Excerpt: Begin

A few years ago, a group of health and safety experts employed by the U.S. Department of Agriculture recommended the use of cutting boards manufactured from plastic materials as being safer and more hygienic than those made from wood. Shortly afterwards the department admitted that they had made the claim in error without doing any background research beforehand – meaning that the advice offered previously was based on a potentially incorrect assumption.
Can Wood Cutting Boards Really Prevent Bacteria From Breeding?
According to a scientific study on Plastic and Wooden Chopping Boards, which was conducted by Dean O. Cliver, Ph.D, it has transpired that wooden chopping boards are in fact hygienic owing to the fact that certain types of wood do seem to exhibit antibacterial properties. The research was carried out at the University of Wisconsin and involved the testing of an extensive range of wooden and plastic chopping boards made from different source materials in order to see how long various examples of dangerous bacteria could survive on each type of cutting surface.

Excerpt: End

Assignment »
Carry on the article about wooden and plastic cutting boards, beginning immediately after its final sentence.

Given records: Begin

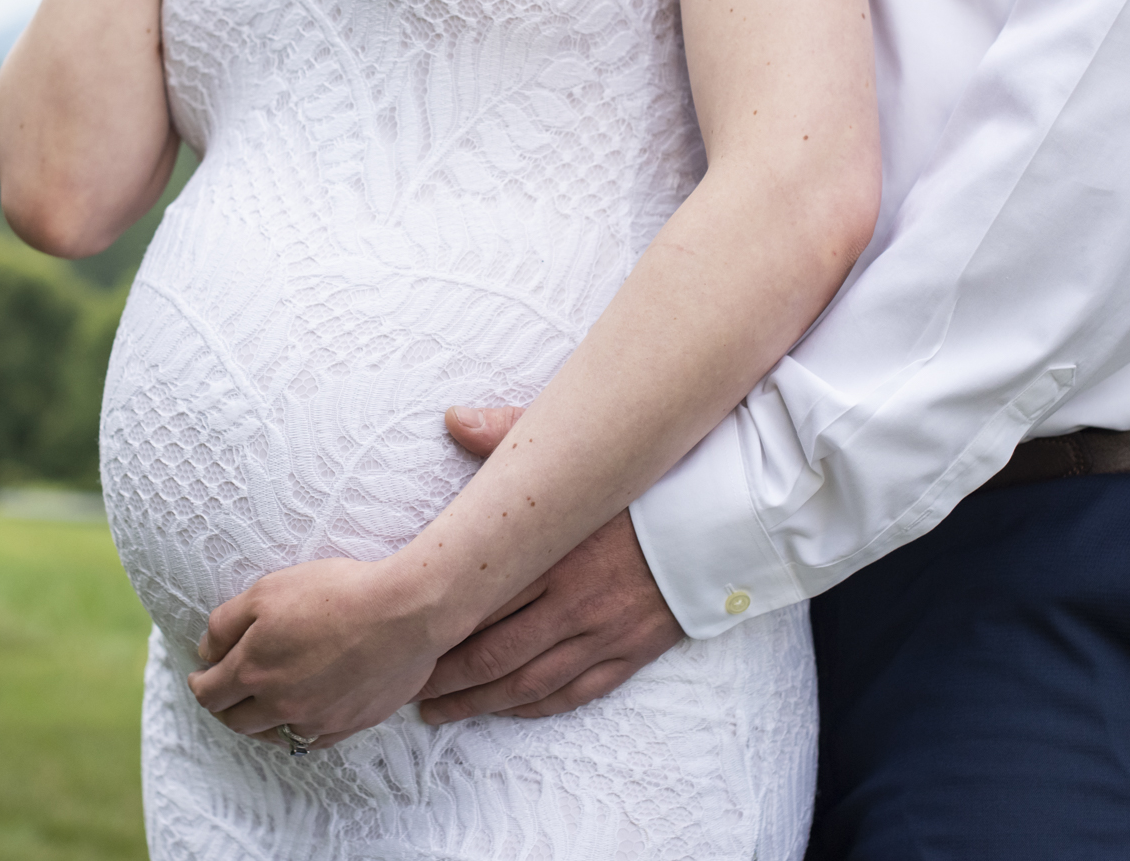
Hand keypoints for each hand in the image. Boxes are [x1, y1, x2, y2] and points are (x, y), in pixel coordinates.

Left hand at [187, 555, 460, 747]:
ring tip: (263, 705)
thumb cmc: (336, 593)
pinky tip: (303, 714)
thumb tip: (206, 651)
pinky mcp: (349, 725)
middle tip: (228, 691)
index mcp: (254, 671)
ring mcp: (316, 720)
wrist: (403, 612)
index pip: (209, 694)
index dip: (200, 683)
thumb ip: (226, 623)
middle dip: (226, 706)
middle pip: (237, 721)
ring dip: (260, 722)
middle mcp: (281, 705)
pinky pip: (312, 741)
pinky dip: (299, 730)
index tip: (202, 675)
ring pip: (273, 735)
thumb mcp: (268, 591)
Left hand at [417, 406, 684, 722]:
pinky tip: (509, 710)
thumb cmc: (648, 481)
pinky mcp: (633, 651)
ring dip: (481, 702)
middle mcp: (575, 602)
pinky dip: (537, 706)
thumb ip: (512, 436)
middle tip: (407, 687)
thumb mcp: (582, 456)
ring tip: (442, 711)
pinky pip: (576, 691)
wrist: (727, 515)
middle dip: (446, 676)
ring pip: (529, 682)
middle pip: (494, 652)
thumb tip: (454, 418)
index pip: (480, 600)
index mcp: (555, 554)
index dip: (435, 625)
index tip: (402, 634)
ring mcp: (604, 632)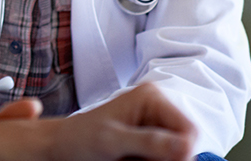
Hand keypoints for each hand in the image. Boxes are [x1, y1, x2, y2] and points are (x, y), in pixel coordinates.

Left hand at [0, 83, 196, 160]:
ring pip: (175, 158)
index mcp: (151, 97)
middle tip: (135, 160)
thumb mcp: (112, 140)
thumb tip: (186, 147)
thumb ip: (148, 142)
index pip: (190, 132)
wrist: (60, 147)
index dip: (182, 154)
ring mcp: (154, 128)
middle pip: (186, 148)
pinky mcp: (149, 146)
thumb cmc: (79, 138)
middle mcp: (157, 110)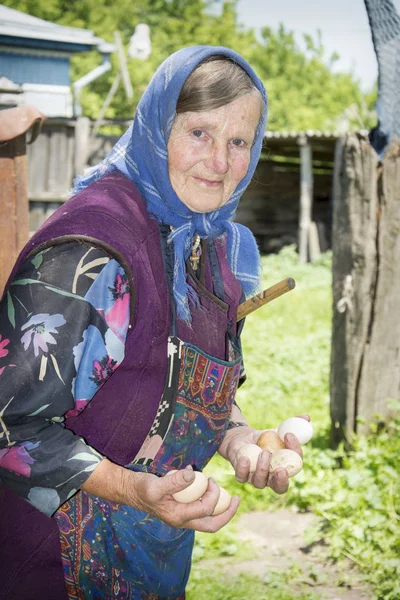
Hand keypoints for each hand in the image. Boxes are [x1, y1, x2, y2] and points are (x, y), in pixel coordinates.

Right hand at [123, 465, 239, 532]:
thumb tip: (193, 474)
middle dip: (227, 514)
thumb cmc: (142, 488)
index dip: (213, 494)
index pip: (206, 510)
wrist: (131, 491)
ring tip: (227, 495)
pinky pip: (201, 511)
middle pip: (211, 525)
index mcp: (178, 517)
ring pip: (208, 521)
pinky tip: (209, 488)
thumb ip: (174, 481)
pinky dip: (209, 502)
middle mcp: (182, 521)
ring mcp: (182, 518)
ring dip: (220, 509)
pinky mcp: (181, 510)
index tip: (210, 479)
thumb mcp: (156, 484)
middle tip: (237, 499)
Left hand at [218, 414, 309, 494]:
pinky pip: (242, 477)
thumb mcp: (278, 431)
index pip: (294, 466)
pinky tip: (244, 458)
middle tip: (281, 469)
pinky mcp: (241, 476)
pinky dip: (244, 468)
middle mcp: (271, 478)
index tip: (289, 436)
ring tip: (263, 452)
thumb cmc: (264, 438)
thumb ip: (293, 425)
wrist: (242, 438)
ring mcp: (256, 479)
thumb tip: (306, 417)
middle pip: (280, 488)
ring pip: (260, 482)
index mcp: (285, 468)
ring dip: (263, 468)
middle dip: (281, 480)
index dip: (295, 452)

Given records: End

Expected answer »
In order to test the safety of the boards, three main types of bacteria, well known to cause serious food poisoning, were used. The bacteria used in the experiment were E. Coli, Salmonella and Listeria. Quite surprisingly, when considering the initial ‘unfounded’ advice that plastic is safer, the wooden chopping boards provided outstanding results on every occasion.
Although plastic chopping boards have a nonporous surface when new, many of the cheaper boards can scar quite easily when used with sharp cutting implements. With regular use, the damage accumulates over time and creates a rough surface that can become awkward to clean regardless of whether the board is soaked, cleaned manually with hot running water or placed in dishwasher using bleach and detergents. Of course, high-end plastic cutting boards are not as susceptible to such damage in everyday use.
The tests results indicate that the surface of a wooden board will actually stop dangerous bacteria from multiplying and the germs simply die out after a period of about three minutes. Following the experiment, the scientists at the University of Wisconsin found that 99.9% of the bacteria placed on the wooden chopping boards had died out completely within minutes whereas some of the cheaper plastic boards had very little effect in terms of killing dangerous microbes.
After being left overnight in normal room temperature conditions, the wooden chopping boards had no living bacteria left on them at all. Although the researchers were unable to identify how or why the wood cutting boards were able to kill off the bacteria – it really does seem that wood does have antibacterial properties after all.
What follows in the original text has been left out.